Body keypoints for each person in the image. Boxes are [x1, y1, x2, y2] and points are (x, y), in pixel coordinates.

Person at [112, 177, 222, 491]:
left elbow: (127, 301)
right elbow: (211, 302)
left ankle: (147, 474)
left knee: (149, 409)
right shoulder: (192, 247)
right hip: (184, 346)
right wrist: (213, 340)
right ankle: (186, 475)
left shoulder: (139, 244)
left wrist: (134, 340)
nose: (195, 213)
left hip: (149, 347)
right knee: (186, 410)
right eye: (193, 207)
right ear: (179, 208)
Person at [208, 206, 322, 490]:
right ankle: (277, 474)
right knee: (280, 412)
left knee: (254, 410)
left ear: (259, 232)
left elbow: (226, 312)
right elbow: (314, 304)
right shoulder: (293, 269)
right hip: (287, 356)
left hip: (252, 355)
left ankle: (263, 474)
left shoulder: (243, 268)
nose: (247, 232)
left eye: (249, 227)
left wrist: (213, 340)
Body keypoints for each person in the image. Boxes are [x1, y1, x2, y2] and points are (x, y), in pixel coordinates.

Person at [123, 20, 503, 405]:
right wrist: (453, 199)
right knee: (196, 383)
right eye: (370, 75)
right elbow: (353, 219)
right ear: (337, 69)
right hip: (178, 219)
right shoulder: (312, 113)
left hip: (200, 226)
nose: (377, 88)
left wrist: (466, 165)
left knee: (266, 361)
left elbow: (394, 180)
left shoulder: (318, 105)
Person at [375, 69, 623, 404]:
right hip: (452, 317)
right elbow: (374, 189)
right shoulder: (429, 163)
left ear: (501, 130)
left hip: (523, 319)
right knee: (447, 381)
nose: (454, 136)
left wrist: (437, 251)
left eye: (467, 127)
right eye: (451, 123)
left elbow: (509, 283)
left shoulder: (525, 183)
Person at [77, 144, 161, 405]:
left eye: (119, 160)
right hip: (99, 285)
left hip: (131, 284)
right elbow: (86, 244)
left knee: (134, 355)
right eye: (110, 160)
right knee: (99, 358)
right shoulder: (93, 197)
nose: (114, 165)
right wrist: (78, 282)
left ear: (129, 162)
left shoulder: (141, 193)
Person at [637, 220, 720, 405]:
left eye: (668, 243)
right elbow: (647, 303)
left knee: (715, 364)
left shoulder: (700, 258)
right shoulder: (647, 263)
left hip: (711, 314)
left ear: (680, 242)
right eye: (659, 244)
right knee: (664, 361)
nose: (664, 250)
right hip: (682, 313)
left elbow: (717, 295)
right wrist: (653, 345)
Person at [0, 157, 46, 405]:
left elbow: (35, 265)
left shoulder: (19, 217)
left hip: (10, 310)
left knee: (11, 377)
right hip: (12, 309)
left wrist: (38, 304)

^^^^

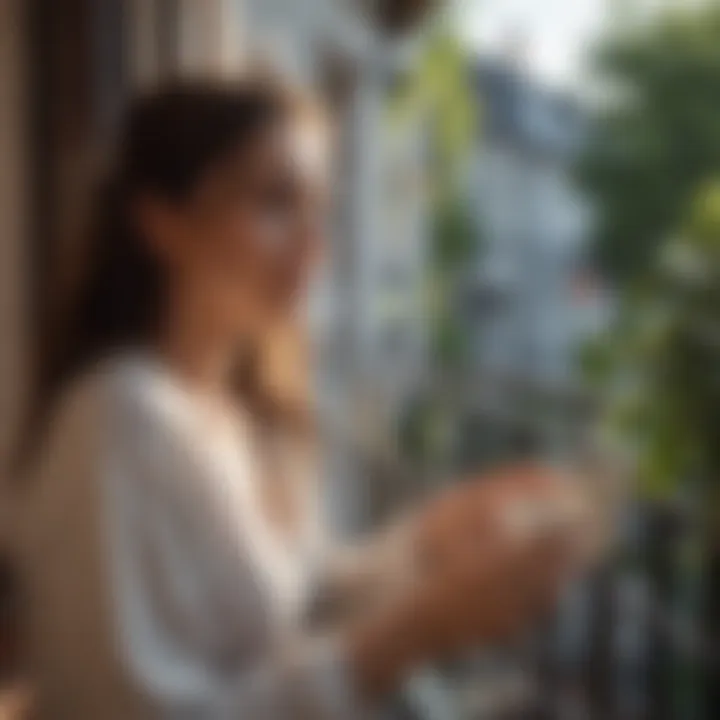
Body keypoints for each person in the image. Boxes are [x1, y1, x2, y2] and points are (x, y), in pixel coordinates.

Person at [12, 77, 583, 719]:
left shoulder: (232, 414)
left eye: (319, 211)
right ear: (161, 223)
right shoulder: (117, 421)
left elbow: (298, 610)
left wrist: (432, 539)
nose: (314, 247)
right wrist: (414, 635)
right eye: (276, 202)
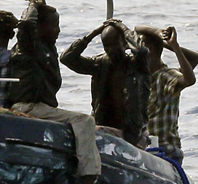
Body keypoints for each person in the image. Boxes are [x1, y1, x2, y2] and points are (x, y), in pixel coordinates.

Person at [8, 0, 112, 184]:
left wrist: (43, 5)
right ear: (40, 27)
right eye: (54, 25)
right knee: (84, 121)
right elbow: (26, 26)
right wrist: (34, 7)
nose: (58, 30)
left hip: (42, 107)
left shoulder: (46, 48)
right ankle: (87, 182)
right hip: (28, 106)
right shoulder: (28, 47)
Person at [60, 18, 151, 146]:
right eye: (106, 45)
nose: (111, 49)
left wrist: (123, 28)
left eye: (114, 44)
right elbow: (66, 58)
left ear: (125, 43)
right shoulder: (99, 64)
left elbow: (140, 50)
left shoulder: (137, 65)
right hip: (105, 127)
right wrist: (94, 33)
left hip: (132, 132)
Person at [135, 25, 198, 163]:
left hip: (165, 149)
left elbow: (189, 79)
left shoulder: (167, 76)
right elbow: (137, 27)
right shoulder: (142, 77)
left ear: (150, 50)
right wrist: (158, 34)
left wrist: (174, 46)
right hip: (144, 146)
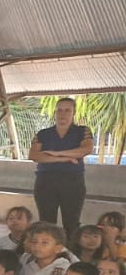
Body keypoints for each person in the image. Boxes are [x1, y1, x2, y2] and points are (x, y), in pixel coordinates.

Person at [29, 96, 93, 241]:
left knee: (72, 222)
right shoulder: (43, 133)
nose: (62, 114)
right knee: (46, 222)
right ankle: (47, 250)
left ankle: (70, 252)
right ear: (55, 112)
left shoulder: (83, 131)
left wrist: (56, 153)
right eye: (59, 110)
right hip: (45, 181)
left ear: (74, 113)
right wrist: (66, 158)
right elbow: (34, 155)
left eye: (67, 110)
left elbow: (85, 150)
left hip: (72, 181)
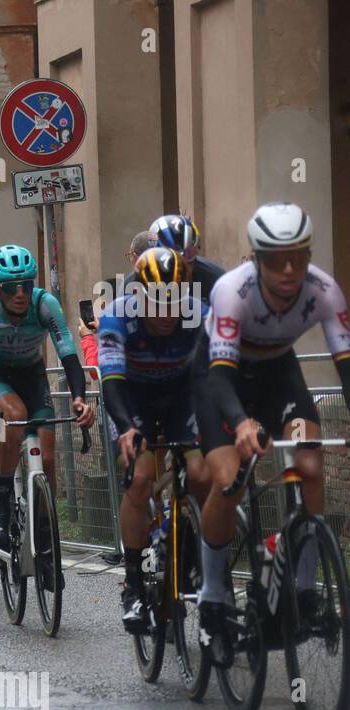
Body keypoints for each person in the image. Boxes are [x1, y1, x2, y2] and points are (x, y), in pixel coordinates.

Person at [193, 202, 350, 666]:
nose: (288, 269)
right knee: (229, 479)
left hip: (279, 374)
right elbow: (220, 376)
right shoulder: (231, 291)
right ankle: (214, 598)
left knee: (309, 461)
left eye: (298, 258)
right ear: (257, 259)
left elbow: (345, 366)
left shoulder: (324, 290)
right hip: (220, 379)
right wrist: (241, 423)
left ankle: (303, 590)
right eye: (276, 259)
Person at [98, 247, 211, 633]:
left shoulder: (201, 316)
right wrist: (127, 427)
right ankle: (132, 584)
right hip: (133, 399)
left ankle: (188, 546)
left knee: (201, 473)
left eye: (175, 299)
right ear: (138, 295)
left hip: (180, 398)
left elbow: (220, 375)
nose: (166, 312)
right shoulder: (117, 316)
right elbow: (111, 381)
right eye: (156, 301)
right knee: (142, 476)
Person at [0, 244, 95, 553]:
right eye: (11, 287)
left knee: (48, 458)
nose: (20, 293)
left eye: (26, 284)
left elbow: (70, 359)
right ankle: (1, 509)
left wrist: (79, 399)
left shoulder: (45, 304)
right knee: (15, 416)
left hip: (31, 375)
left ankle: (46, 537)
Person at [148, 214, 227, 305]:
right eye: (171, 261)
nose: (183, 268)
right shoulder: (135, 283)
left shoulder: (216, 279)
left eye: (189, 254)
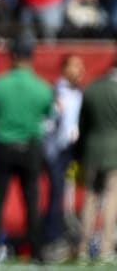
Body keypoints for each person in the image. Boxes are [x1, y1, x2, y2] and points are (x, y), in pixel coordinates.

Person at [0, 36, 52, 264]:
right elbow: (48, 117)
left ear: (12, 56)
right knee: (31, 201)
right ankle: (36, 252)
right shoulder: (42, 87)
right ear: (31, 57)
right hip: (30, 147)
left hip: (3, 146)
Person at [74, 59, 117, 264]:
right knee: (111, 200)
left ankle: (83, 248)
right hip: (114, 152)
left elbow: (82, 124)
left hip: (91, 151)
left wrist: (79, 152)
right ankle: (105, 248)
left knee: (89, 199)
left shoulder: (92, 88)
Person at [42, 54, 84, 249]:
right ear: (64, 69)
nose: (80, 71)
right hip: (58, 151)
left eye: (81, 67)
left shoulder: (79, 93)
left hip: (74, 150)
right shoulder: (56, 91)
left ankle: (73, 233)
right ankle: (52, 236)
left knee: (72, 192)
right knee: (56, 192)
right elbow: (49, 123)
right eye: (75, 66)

^^^^

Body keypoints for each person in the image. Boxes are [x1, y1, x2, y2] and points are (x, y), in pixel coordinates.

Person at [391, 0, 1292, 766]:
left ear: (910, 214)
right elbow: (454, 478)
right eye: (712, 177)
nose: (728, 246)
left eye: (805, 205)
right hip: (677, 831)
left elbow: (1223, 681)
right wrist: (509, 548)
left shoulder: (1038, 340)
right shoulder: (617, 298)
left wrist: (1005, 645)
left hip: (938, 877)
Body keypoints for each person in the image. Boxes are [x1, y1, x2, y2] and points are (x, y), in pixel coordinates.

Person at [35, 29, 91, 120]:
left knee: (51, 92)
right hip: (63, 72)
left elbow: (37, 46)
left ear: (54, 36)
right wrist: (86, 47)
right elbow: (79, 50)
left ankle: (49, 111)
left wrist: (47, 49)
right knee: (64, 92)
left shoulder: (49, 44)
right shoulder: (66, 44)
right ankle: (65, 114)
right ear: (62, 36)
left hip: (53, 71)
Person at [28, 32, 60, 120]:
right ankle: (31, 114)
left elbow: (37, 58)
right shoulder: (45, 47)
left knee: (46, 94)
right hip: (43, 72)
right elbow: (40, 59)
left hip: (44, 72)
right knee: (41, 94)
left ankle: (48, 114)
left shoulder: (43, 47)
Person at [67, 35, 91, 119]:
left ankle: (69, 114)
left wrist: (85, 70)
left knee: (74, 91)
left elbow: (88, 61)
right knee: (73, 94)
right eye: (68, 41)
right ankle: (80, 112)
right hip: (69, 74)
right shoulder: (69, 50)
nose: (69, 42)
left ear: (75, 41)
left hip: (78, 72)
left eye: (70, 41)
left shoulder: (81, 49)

^^^^

What the exercise asks. Give the lines above again exactly, from the one containing "left ankle: (46, 537)" to the one containing "right eye: (75, 66)", both included, but leave out the pictures.

Reply to the exercise.
left ankle: (46, 537)
Person at [148, 214, 227, 305]:
right eye: (171, 261)
nose: (183, 268)
right shoulder: (135, 283)
left shoulder: (216, 279)
left eye: (189, 254)
Body keypoints for each person in the image. Boxes are [x1, y1, x2, y2] and points are (x, y), in pixel coordinates.

Person at [0, 36, 52, 264]:
right elbow: (48, 117)
left ear: (12, 56)
right knee: (31, 201)
right ankle: (36, 252)
right shoulder: (42, 87)
right ear: (31, 57)
right hip: (30, 147)
left hip: (3, 146)
Person at [74, 59, 117, 264]:
right knee: (111, 200)
left ankle: (83, 248)
right hip: (114, 152)
left elbow: (82, 124)
left hip: (91, 151)
left wrist: (79, 152)
right ankle: (105, 248)
left knee: (89, 199)
left shoulder: (92, 88)
Person at [42, 54, 84, 249]:
right ear: (64, 69)
nose: (80, 71)
right hip: (58, 151)
left eye: (81, 67)
left shoulder: (79, 93)
left hip: (74, 150)
right shoulder: (56, 91)
left ankle: (73, 233)
right ankle: (52, 236)
left knee: (72, 192)
right knee: (56, 192)
right elbow: (49, 123)
right eye: (75, 66)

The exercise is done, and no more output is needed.